Gerade während der Krise spricht die Rhetorik des Linkspopulisten (»primero el pueblo«, das Volk zuerst) viele an. Außerdem folgten seinen Wahlkampfversprechen ­Taten: Den Mindestlohn hob er Jahr für Jahr an, 2021 um 15 Prozent auf 141,70 Pesos (circa 5,86 Euro) pro Tag. Er führte rasch neue Sozialprogramme ein: Mexikaner über 68 Jahre erhalten jetzt eine Basisrente, bedürftige Schüler und Studenten Stipendien, junge Arbeitslose bis zu zwölf Monate lang Arbeitslosengeld. Kleinbauern und Landarbeiter werden für den Anbau von Obstbäumen und Gemüse subventioniert – direkte Hilfen, die in der Coronakrise teils überlebenswichtig waren.

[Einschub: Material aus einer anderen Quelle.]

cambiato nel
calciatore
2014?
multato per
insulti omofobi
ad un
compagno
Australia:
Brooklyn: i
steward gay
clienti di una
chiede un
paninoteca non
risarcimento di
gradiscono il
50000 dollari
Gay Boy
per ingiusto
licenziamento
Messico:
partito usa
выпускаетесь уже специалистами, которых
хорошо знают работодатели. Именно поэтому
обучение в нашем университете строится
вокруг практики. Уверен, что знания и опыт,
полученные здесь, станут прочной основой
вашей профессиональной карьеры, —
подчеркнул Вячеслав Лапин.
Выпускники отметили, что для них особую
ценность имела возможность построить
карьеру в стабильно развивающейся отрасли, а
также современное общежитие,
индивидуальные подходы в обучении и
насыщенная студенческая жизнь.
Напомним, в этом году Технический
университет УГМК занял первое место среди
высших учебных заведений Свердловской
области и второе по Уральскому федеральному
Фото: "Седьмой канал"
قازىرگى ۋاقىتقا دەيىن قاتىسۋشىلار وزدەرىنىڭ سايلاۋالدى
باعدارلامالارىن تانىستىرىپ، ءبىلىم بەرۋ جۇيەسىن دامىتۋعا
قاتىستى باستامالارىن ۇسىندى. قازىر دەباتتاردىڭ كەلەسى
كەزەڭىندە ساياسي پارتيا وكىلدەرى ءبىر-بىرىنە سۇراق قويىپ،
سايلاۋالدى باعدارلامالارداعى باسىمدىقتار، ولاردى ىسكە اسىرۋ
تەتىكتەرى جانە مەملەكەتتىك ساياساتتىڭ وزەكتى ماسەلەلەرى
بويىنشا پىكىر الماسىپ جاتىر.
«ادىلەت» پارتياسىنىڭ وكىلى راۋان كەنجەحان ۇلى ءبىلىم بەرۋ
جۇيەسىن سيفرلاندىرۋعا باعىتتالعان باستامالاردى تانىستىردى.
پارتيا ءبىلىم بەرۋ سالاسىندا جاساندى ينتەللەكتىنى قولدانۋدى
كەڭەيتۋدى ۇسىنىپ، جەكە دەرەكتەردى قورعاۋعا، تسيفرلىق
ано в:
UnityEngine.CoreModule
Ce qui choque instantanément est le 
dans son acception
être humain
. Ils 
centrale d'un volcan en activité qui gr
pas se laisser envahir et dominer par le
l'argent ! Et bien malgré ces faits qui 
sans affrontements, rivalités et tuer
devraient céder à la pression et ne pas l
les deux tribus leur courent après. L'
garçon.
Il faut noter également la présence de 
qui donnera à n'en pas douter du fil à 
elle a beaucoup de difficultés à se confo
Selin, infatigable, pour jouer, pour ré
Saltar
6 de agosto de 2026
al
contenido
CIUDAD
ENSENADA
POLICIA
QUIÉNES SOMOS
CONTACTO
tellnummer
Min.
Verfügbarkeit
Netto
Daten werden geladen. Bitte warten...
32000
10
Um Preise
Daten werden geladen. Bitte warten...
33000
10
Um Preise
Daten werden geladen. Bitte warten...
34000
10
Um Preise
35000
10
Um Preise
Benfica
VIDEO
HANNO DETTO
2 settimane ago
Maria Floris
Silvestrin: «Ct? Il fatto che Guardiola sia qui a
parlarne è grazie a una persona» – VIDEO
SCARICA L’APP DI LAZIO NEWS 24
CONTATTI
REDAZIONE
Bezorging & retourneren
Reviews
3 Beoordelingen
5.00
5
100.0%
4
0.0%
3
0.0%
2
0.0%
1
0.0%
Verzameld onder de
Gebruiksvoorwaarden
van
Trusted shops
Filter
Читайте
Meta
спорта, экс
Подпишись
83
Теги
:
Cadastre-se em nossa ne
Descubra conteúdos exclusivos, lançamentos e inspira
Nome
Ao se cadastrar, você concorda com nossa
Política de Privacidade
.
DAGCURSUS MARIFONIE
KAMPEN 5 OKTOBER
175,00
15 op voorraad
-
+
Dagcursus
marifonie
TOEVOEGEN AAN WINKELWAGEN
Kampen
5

Auch seine Entschlossenheit im Kampf gegen die Korruption rechnen viele Mexikaner ihrem Präsidenten an: Einige ehemalige Funktionäre und Unterstützer der Vorgängerregierung unter Präsident Enrique Peña Nieto (PRI) sind wegen Korruption angezeigt worden, zum Beispiel der ehemalige Leiter des staatlichen Mineralölkonzerns Pemex, Emilio Lozoya, der letztes Jahr in Spanien verhaftet und nach Mexiko ausgeliefert wurde. Auch kommt nach und nach die historisch tief verwurzelte Verwicklung von organisierter Kriminalität und mexikanischem Staat ans Tageslicht, was in Mexiko López Obrador zugeschrieben wird. Der ehemalige Sicherheitsminister García Luna etwa steht derzeit in den USA vor Gericht, er soll das Sinaloa-Kartell geschützt und dafür Schmiergelder erhalten haben.

Die Opposition attackiert López Obrador als dilettantisch und verlogen, als Totengräber der Marktwirtschaft, als mexikanischen Hugo Chávez. Mit seinen Sozialprojekten wolle er sich bloß politische Zustimmung erkaufen, seine Politik sei autoritär und klienti­listisch. Das beschreibt freilich den Politikstil, den die frühere Regierungspartei PRI selbst jahrzehntelang praktizierte. Die Anhänger des Präsidenten sprechen von fake news, verbreitet von konservativen Kräften aus Politik und Wirtschaft, die ihre Privilegien schwinden sähen und strafrechtliche Ermittlungen fürchteten. López Obrador polarisiert die mexikanische Gesellschaft.

Um bei den Zwischenwahlen eine Chance gegen die populäre Regierungspartei Morena zu haben, haben sich die Oppositionsparteien PRI, PAN und PRD zu einer Allianz mit dem Namen »Va por México« zusammen­geschlossen. Zivilgesellschaftliche Organisationen aus gehobenen Kreisen, viele unternehmernah, unterstützen diese. Bisher schafft es die Opposition nicht, die arme Bevölkerung, rund die Hälfte aller Mexikaner, anzusprechen. Prognosen sehen Morena und ihre Verbündeten mit 52 Prozent der Stimmen vor »Va por México« mit 40 Prozent. Kurz vor den Wahlen ist wenig Enthusiasmus für einen Regierungswechsel zu bemerken und noch weniger von Wahlbegeisterung. Das Vertrauen in die politische Klasse ist erschüttert, nicht zuletzt wegen der offengelegten Verstrickungen der Vorgängerregierungen in kriminelle, teils mafiöse Aktivitäten. López Obrador könnte von seiner Rolle als Korruptionsbekämpfer pro­fitieren. Einiges spricht dafür, dass er bei den Wahlen seine Macht ausbauen wird.